DPP-1 inhibitor brensocatib lowers exacerbation frequency in bronchiectasis: NEJM
Delhi: The administration of brensocatib in bronchiectasis patients improves clinical outcomes of the disease, suggests a recent study in the New England Journal of Medicine.
Brensocatib prolonged the time to the first exacerbation and led to a lower frequency of exacerbations than placebo in patients with bronchiectasis.
Bronchiectasis patients experience frequent exacerbations that are thought to be caused by neutrophil inflammation. The activity and quantity of neutrophil serine proteases, including neutrophil elastase, is increased in the sputum of bronchiectasis patients and increases even more during exacerbations. Brensocatib (INS1007) inhibits dipeptidyl peptidase 1 (DPP-1) -- enzyme responsible for the activation of neutrophil serine proteases.

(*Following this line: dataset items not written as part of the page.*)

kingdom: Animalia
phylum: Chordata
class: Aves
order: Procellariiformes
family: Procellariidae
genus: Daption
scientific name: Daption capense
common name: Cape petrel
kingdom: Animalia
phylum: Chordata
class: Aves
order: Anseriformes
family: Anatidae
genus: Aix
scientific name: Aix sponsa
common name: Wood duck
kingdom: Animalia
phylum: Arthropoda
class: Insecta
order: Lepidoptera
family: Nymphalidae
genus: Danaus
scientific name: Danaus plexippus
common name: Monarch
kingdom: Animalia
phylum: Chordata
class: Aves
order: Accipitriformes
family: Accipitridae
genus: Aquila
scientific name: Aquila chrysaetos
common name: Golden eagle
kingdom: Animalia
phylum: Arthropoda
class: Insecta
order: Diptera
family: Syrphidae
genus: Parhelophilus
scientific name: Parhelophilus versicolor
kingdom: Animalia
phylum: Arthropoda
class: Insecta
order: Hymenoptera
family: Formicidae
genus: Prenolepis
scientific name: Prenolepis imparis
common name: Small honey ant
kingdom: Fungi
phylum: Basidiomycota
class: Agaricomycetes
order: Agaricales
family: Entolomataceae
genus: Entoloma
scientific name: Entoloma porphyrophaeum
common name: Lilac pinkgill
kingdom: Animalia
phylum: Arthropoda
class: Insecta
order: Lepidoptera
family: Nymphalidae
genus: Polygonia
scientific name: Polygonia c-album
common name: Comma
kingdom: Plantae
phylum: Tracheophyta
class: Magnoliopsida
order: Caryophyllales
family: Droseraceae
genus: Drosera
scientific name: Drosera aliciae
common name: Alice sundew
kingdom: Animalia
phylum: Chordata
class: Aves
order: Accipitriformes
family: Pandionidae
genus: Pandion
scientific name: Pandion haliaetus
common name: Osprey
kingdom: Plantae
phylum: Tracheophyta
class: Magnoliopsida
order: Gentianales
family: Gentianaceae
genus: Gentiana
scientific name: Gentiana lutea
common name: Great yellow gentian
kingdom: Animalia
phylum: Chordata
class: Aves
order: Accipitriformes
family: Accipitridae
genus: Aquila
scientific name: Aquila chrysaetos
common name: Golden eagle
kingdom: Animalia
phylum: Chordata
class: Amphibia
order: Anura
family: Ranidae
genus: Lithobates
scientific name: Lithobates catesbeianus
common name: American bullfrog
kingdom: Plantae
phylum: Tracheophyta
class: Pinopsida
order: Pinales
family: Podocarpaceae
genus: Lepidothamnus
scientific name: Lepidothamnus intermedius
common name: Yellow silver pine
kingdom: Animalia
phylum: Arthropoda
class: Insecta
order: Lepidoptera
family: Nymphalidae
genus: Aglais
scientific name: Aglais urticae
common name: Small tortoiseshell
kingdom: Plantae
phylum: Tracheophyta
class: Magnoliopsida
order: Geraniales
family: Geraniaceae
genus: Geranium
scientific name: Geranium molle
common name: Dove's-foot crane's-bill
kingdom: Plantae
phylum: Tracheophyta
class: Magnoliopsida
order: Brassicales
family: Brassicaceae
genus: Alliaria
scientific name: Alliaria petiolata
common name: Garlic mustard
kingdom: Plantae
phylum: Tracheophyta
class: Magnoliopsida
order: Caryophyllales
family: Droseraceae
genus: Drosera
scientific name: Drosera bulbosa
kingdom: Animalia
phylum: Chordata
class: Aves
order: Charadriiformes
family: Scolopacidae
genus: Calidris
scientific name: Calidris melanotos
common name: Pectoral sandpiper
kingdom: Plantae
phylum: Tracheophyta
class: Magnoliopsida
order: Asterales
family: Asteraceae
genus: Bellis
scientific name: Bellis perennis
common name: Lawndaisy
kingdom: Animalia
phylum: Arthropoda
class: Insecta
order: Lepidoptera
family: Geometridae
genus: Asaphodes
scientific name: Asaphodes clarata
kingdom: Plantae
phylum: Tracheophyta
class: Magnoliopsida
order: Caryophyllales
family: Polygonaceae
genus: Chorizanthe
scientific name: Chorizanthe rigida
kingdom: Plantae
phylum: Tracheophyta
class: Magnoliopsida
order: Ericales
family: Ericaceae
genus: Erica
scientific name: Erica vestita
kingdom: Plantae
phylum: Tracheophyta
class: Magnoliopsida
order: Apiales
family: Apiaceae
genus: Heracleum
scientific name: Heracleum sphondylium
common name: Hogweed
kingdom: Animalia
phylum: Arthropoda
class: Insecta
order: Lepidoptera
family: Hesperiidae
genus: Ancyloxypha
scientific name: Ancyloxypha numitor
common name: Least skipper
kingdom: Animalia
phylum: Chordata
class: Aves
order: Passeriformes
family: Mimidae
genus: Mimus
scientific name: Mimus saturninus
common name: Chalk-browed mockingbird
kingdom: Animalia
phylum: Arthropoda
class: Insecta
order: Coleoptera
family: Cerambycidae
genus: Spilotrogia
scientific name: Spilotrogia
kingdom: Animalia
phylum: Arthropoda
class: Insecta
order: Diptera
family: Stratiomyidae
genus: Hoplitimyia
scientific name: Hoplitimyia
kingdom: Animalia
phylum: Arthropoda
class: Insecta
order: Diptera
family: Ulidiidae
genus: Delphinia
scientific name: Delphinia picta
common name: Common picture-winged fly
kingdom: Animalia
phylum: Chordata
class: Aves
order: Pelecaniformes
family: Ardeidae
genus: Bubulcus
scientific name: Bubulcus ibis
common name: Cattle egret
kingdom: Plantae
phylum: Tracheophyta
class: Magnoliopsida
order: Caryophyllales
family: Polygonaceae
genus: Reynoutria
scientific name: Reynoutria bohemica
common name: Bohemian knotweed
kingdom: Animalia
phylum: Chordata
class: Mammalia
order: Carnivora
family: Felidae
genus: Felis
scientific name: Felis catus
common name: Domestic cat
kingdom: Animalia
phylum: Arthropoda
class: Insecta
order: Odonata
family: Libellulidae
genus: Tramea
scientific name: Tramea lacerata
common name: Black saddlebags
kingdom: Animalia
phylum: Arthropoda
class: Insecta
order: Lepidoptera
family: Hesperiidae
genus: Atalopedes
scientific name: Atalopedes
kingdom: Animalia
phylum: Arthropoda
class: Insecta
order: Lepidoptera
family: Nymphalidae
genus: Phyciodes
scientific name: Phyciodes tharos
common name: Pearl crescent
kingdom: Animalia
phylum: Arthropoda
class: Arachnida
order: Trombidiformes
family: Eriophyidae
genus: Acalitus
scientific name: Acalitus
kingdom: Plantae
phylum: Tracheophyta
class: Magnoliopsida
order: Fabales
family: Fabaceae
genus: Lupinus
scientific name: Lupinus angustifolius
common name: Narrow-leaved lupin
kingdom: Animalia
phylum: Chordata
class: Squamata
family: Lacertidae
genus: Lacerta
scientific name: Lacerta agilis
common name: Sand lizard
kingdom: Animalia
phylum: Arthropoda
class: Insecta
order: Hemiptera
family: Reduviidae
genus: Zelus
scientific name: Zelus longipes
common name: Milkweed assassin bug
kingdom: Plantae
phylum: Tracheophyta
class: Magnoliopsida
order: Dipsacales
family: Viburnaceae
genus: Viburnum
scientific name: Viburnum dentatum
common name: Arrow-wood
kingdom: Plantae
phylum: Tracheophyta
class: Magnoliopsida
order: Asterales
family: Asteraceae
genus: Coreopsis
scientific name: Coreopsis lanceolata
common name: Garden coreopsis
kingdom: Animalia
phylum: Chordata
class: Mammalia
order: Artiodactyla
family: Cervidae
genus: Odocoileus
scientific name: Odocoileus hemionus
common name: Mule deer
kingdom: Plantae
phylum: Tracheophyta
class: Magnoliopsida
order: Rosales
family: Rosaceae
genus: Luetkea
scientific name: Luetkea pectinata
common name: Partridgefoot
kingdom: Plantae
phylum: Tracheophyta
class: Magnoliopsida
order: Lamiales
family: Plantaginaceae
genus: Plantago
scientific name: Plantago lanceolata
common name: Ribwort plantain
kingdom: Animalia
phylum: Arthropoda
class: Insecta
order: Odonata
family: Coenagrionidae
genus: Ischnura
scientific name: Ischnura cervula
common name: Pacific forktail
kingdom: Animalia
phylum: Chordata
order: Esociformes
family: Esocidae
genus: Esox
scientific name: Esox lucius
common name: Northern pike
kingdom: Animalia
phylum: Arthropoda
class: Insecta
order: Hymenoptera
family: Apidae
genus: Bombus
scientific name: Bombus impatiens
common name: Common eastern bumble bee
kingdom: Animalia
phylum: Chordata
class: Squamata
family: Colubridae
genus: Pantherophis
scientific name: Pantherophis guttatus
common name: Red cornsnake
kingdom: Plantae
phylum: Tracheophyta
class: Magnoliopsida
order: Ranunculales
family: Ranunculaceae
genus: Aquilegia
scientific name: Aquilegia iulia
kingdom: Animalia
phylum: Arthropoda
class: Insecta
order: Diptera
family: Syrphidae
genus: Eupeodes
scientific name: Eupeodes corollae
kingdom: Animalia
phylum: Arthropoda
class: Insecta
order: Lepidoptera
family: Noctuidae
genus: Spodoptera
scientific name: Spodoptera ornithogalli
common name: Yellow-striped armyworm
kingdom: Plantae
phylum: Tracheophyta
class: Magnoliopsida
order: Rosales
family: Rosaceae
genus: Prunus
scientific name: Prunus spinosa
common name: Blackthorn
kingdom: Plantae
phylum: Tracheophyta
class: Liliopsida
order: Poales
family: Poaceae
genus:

This phase 2, randomized, double-blind, placebo-controlled trial was performed by James D. Chalmers, Ninewells Hospital and Medical School, Dundee (J.D.C.), Scotland, and colleagues to determine the role of Brensocatib in the management of bronchiectasis patients.
256 patients with bronchiectasis who had had at least two exacerbations in the previous year were randomly assigned in the ratio of 1:1:1 to receive placebo (n=87), 10 mg of brensocatib (n=82), or 25 mg of brensocatib (n=87) once daily for 24 weeks.